**The task:** When a line below holds the string "down", show that line.

**Recorded data:**

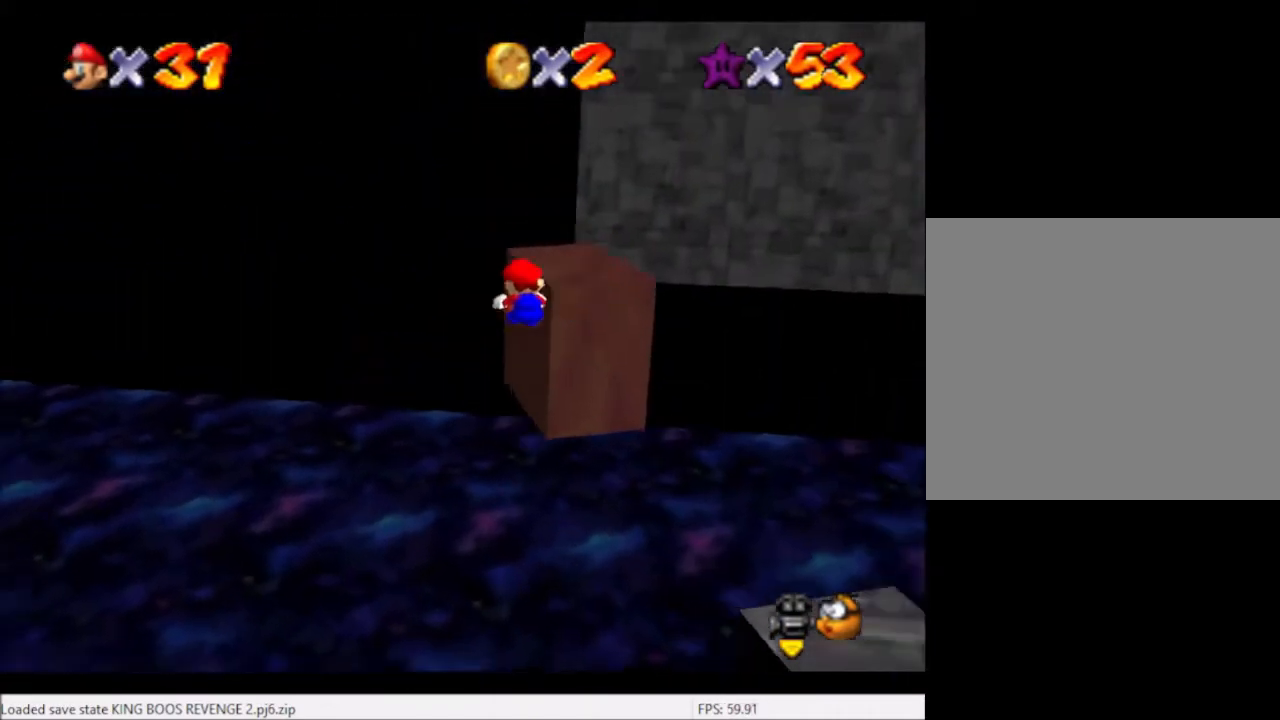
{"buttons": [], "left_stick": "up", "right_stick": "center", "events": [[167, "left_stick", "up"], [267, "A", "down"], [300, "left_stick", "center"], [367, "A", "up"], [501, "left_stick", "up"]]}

...

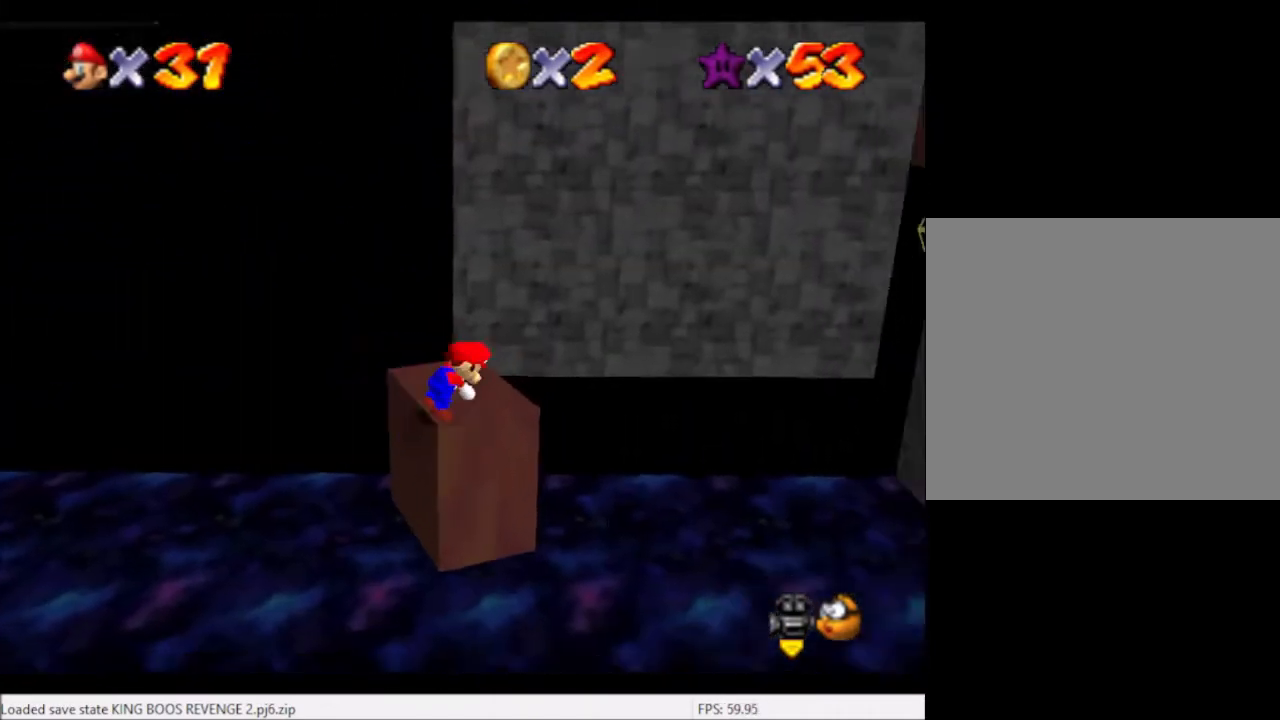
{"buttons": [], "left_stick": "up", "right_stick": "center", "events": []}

---

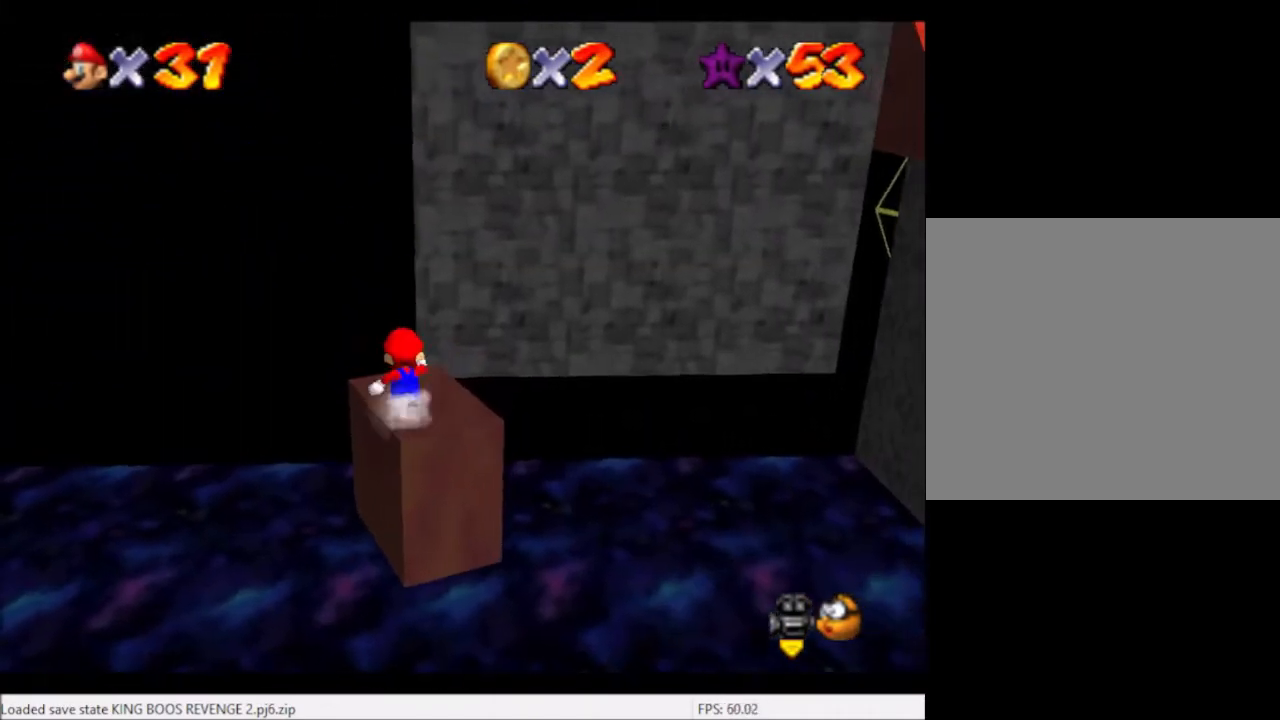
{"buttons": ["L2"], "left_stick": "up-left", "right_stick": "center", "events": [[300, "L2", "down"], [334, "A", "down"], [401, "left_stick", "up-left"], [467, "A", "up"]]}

**Solution for this problem:**
{"buttons": [], "left_stick": "up", "right_stick": "center", "events": [[167, "left_stick", "up"], [267, "A", "down"], [300, "left_stick", "center"], [367, "A", "up"], [501, "left_stick", "up"]]}
{"buttons": ["L2"], "left_stick": "up-left", "right_stick": "center", "events": [[300, "L2", "down"], [334, "A", "down"], [401, "left_stick", "up-left"], [467, "A", "up"]]}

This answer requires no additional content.